Peter Thiel-backed venture debt firm Tacora raises $268.7M for new fund

Tacora Capital, a Texas agency that focuses on enterprise debt, has raised $268.7 million for its second fund, in line with a new SEC filing.

Tacora’s inaugural fund in 2022 raised about $350 million, together with $250 million from Peter Thiel — the outstanding Republican billionaire and investor — in what was thought of an “unusually massive funding” for Thiel, Bloomberg reported at the time.

It’s not clear if Thiel is concerned in Tacora’s most up-to-date fund: All that’s disclosed within the submitting is that it has 28 (unnamed) buyers. Tacora’s founder and CEO, Keri Findley, declined to touch upon whether or not Thiel invested. Representatives for Thiel didn’t instantly reply to TechCrunch.

Based in 2021, Tacora is predicated in Austin. Findley was first launched to Thiel by means of his VC agency, Thiel Capital, when she labored as a associate at hedge fund Third Level, according to Bloomberg.

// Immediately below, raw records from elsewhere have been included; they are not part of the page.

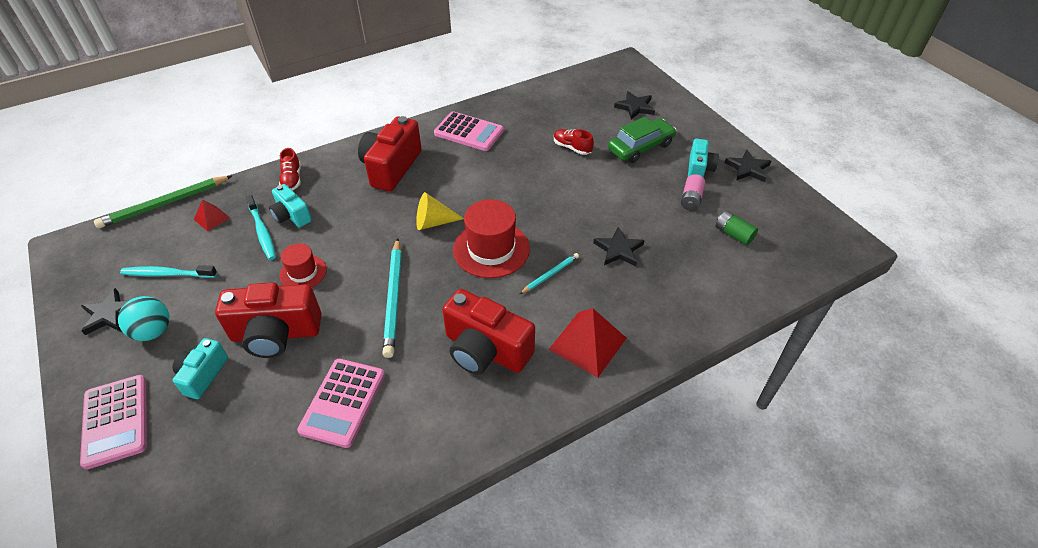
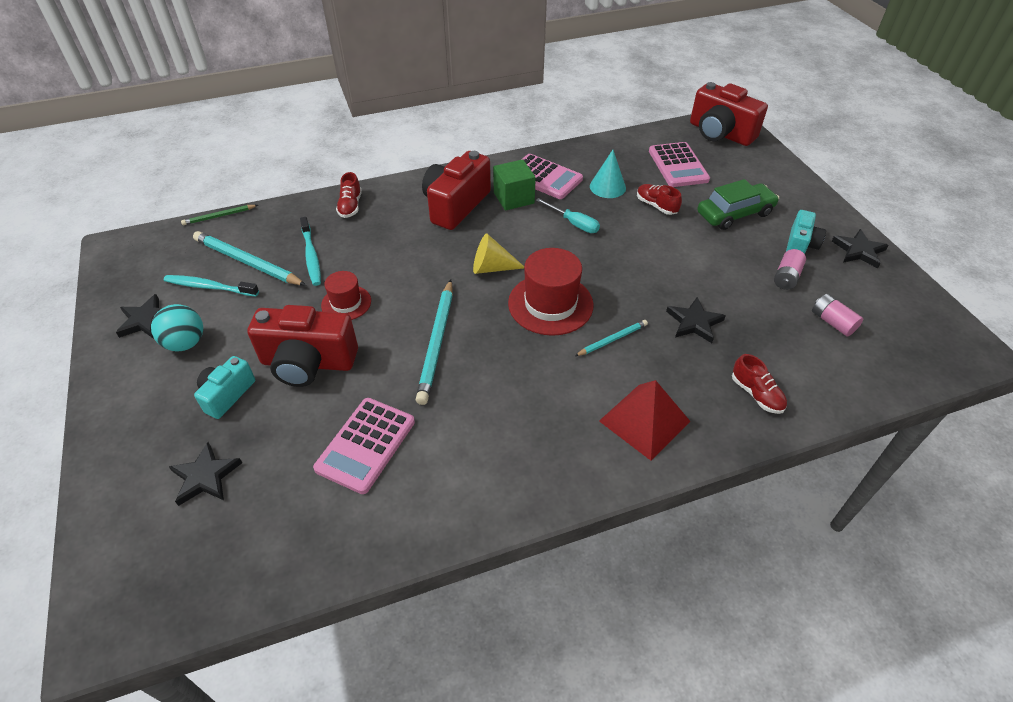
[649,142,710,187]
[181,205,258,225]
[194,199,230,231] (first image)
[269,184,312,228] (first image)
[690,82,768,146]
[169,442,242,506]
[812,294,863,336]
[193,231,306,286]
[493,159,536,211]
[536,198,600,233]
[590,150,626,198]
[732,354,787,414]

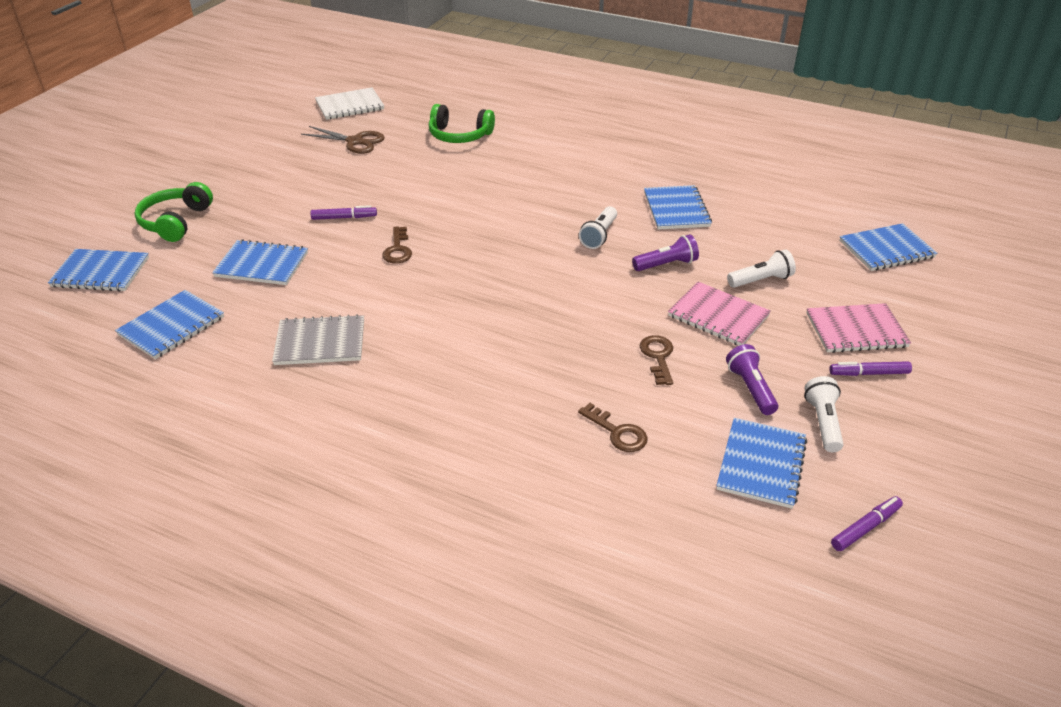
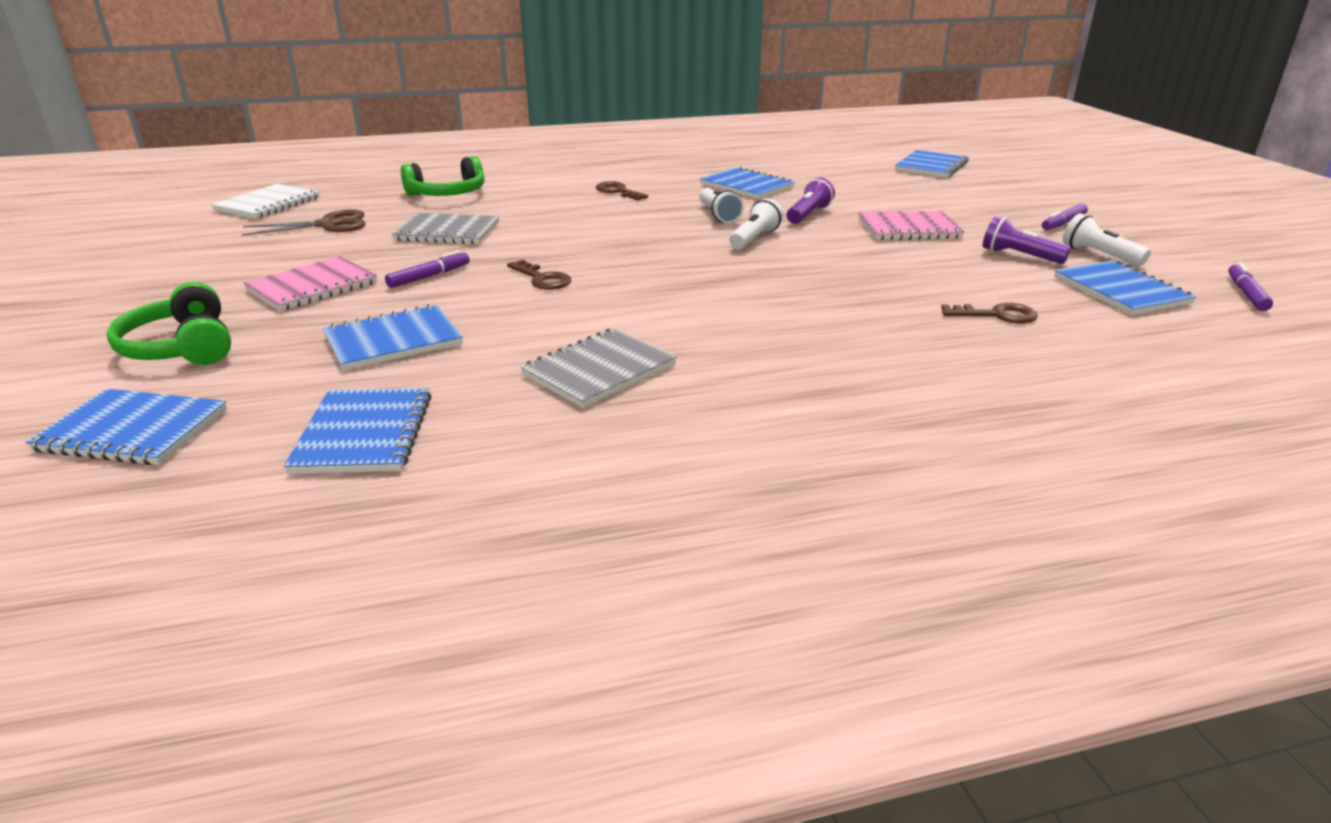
[25,389,227,465]
[596,181,648,200]
[729,198,783,249]
[243,256,377,311]
[391,213,499,244]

Findley informed TechCrunch the brand new fund displays the profitable deployment of the inaugural fund and demand for “versatile, non-leveraged” financing options.

Enterprise debt corporations mortgage money to startups and different companies, as an alternative of shopping for their fairness like conventional VCs. This sort of financing might be enticing to founders who want cash however don’t need to dilute their possession. Tacora focuses on lending to companies with capital-intensive wants, like fintech and {hardware} corporations, Findley informed TechCrunch. (Findley declined to present examples of particular corporations it has backed thus far.)

The danger with enterprise debt, in fact, is that startups — which regularly burn money — aren’t capable of pay their loans again. Tacora says it solely backs loans in opposition to “particular, sturdy belongings owned by well-positioned corporations” according to a press release for its first fund.